- FURNITURE NEWS

Indonesia government to allow some export of protected forest wood

The Jakarta Post – 22 August 2009 – The government is considering to allow the export of S4S (surface -machined to a smooth finish on all four sides) categories of wood and logs from natural forests, currently still banned, as a way of boosting the revenue of the forestry sector, an official says.

“We’re currently in talks with all ministries concerned. Hopefully, we’ll issue the regulation soon,” the director general of forest product development at the Ministry of Forestry, Hadi Daryanto, said Friday.

Hadi argued that despite the global crisis, the S4S and log products are still lucrative in certain markets across the globe. “The demand is particularly strong from Middle East markets,” he said.
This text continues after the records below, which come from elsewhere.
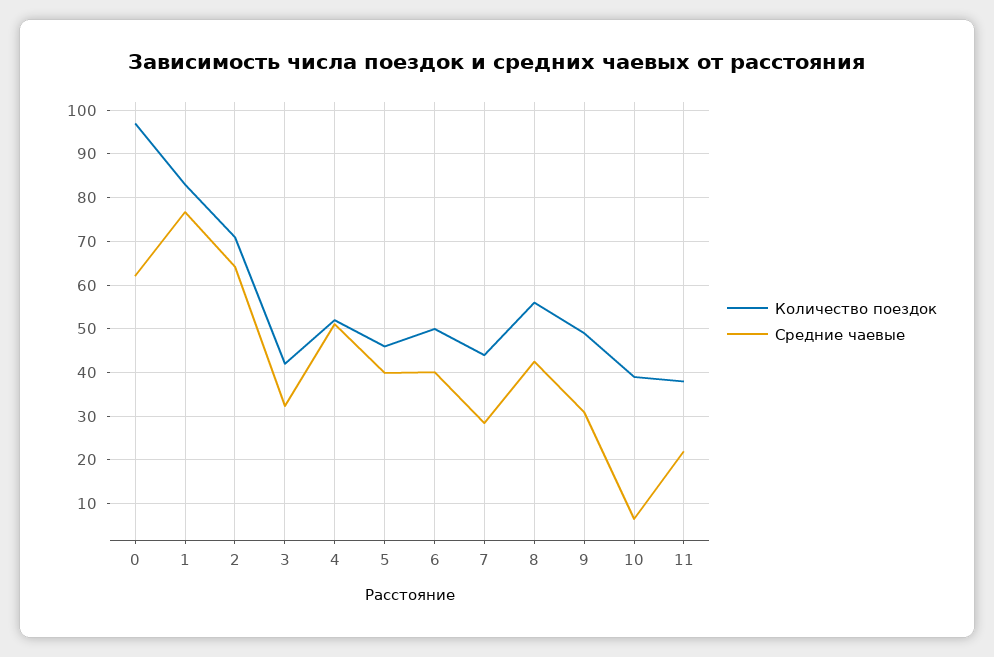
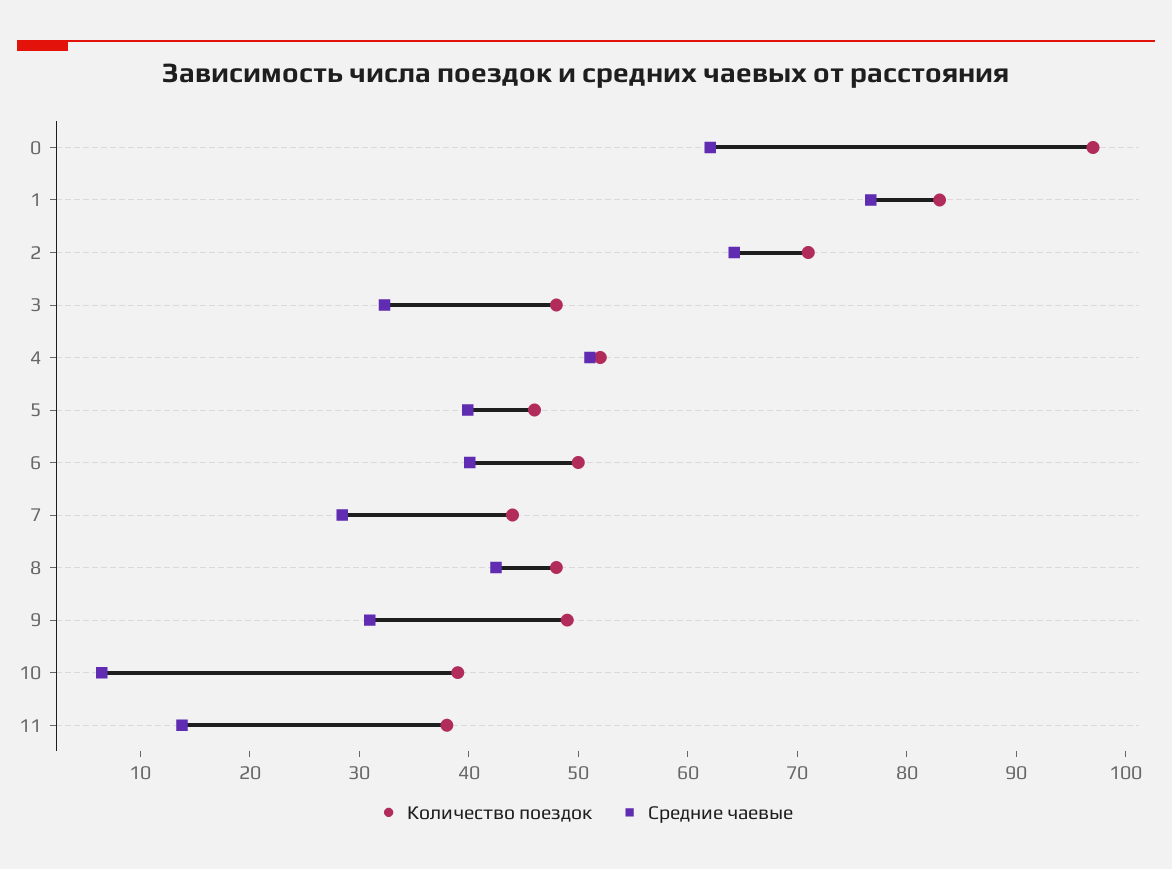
Количество поездок, 3: 42 -> 48
Количество поездок, 8: 56 -> 48
Средние чаевые, 11: 22 -> 14

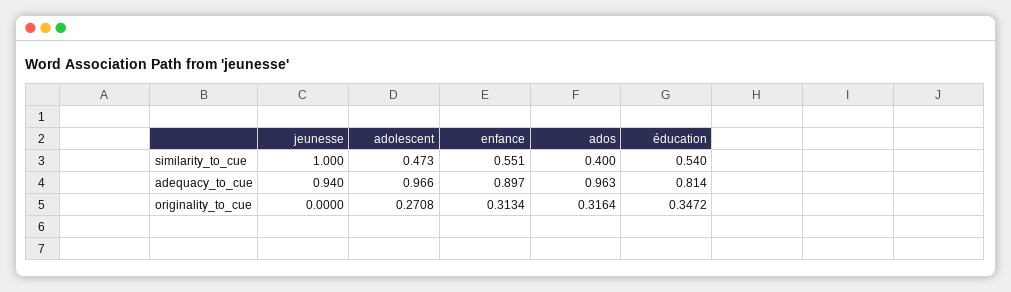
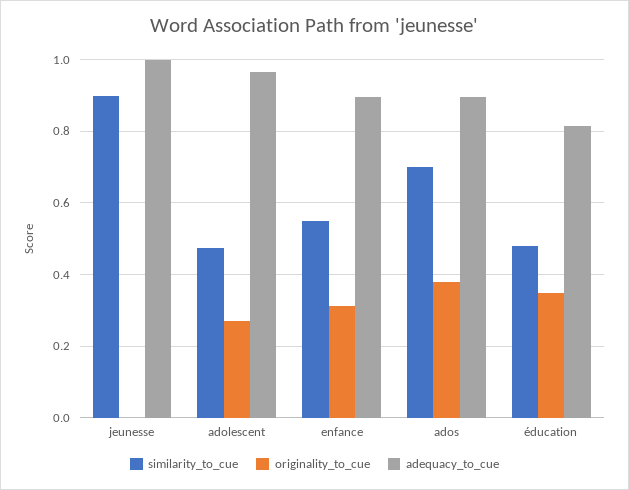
similarity_to_cue, jeunesse: 1 -> 0.9
similarity_to_cue, ados: 0.4 -> 0.7
similarity_to_cue, éducation: 0.54 -> 0.48
adequacy_to_cue, jeunesse: 0.94 -> 1
adequacy_to_cue, ados: 0.963 -> 0.9
originality_to_cue, ados: 0.3164 -> 0.38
The ministry had decided in 2005 to ban the export of the S4S products and logs from natural forests, in a bid, at that time, to help conserve natural forests, whilst still allowing some local value chain development for local wood products.

Hadi said that apparently other countries like Malaysia and China had benefited from this still growing global market, particularly after the Indonesian withdrawal from the S4S and log market in 2005.
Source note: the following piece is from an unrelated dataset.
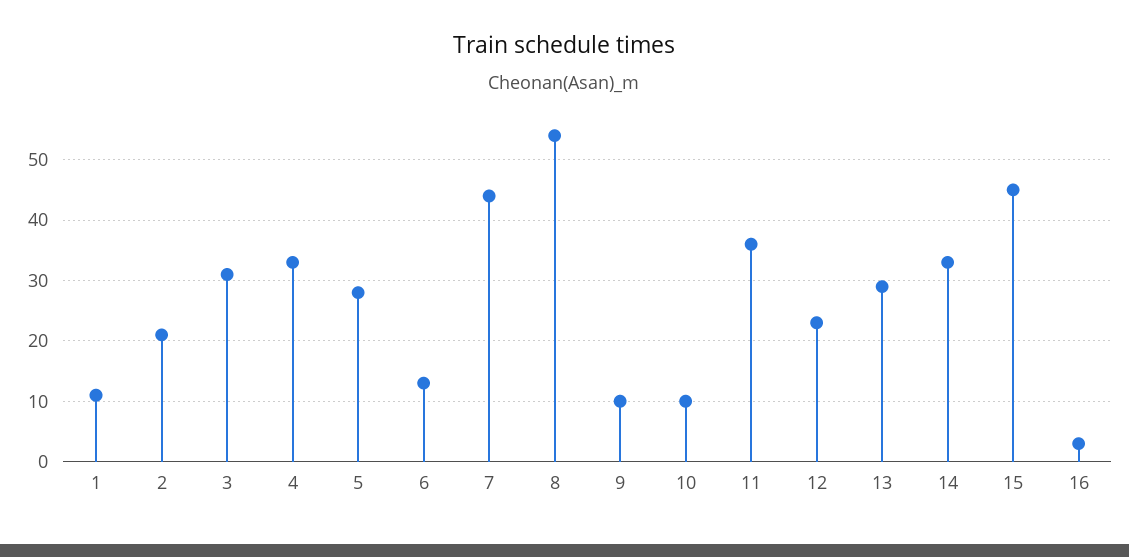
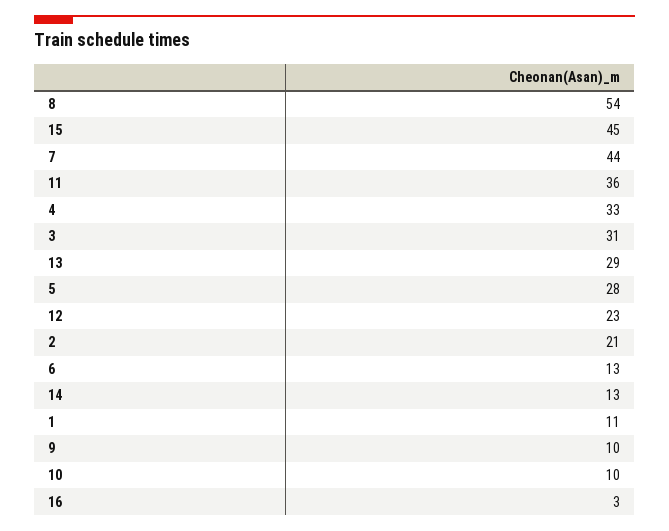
14: 33 -> 13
“Malaysia, for example, has created a value chain system that has pushed the growth of its wood industries. Its logs from natural forests that are first grade are exported, while the second grade ones are used to feed its sawn timber industries, and the third grade ones are used as raw materials for plywood industries,” he said

The Ministry of Forestry has awarded quotas allowing cutting of logs from natural forests of up to 9 million cubic meters per year. But production only officially reached around 3 million cubic meters per year, leaving it unclear whether the remaining six million cubic meters was illegally cut and exported.
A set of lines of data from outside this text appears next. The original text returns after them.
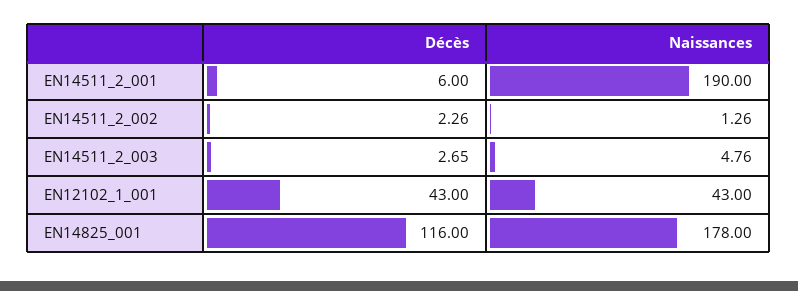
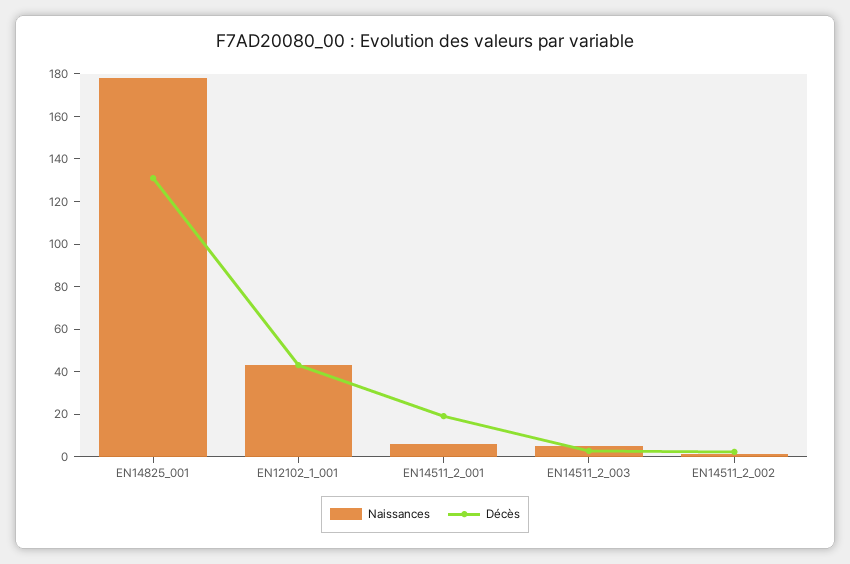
Décès, EN14511_2_001: 6 -> 20
Naissances, EN14511_2_001: 190 -> 5
Décès, EN14825_001: 116 -> 130

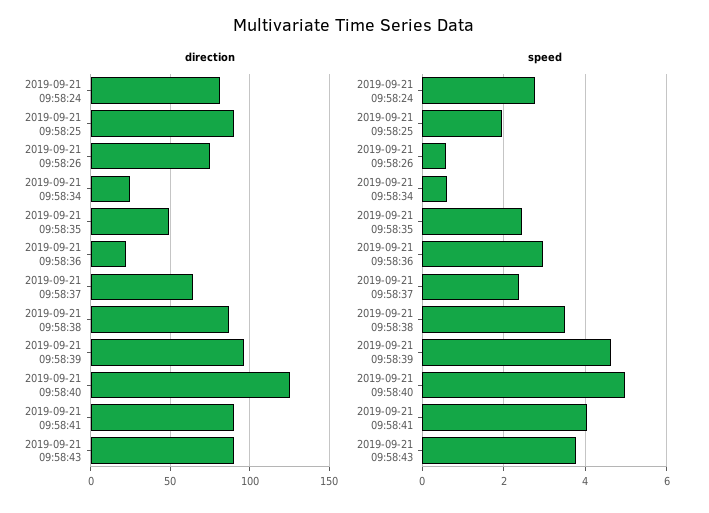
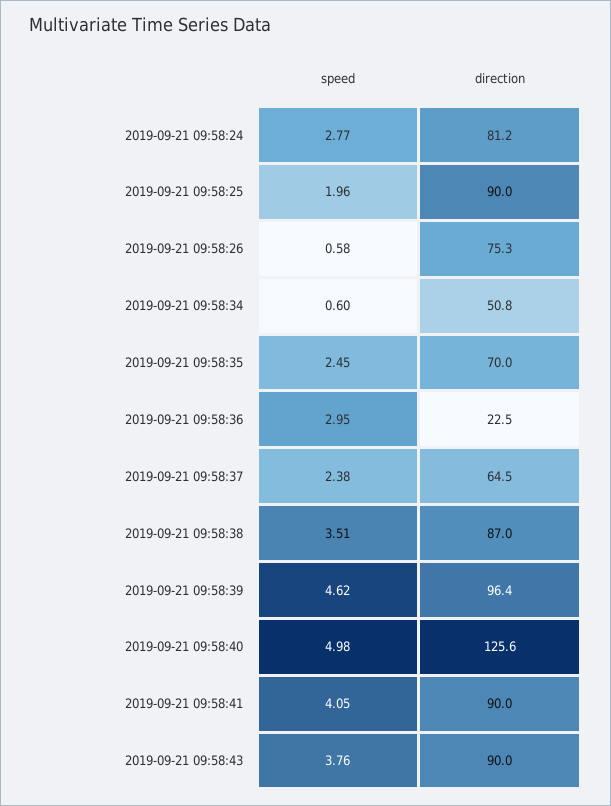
direction, 2019-09-21 09:58:34: 25 -> 50.8
direction, 2019-09-21 09:58:35: 50 -> 70

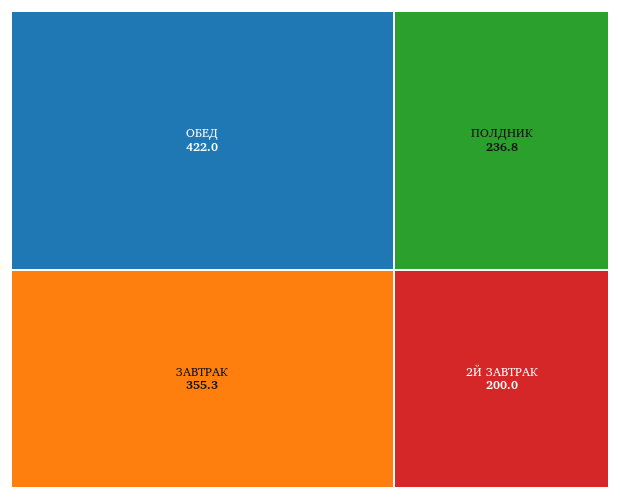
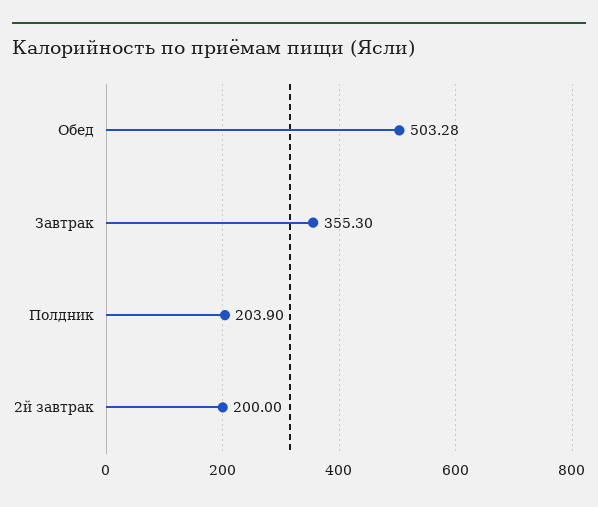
ОБЕД: 422 -> 503.28
ПОЛДНИК: 236.8 -> 203.9

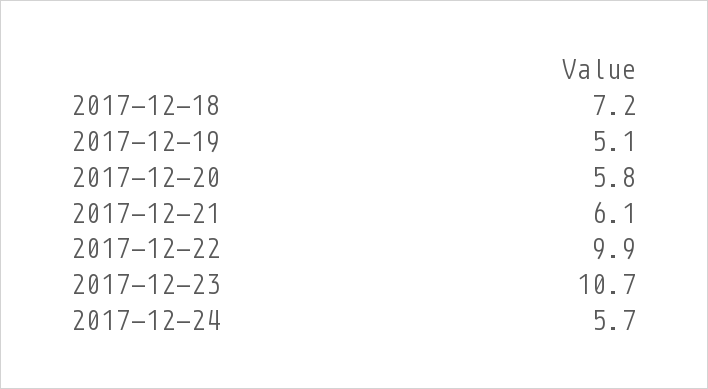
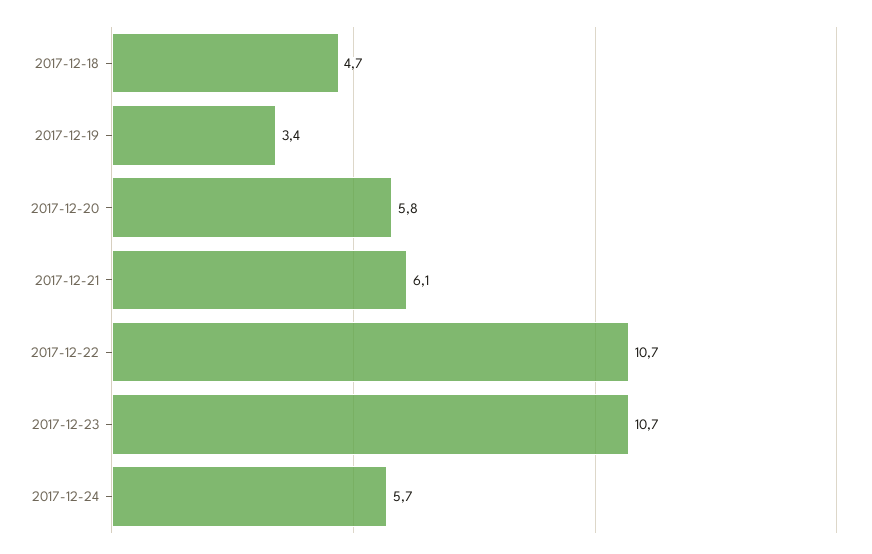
2017-12-18: 7.2 -> 4.7
2017-12-19: 5.1 -> 3.4
2017-12-22: 9.9 -> 10.7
Analysts have suspected that most of the illegal logs cut from the Indonesia’s natural forests were exported to Malaysia and China with cheap prices and then the two countries re-exported them in the form of logs, S4S, plywood, furniture, or other woodworking products.

Diah Raharjo, the forestry program director of Kehati, an NGO involved in promoting forestry conservation, said the government should strengthen legal certainties in the forestry sector, improve transparency and establish a solid mechanism to maintain transparency, before executing the plan.

“If the government does not improve forestry governance then I’m afraid the plan of allowing the S4S exports will end up increasing illegal logging that will, of course, worsen the destruction of natural forests,” she said.

The government has applied legal requirements requiring, for example, barcodes on all logs cut from natural forests, certification of production forests (HTI) and community forests (HTR), and certification of products of wood-based industries. “But still we see lack of transparency and independency on the part of people and institutions issuing the certificates,” she said.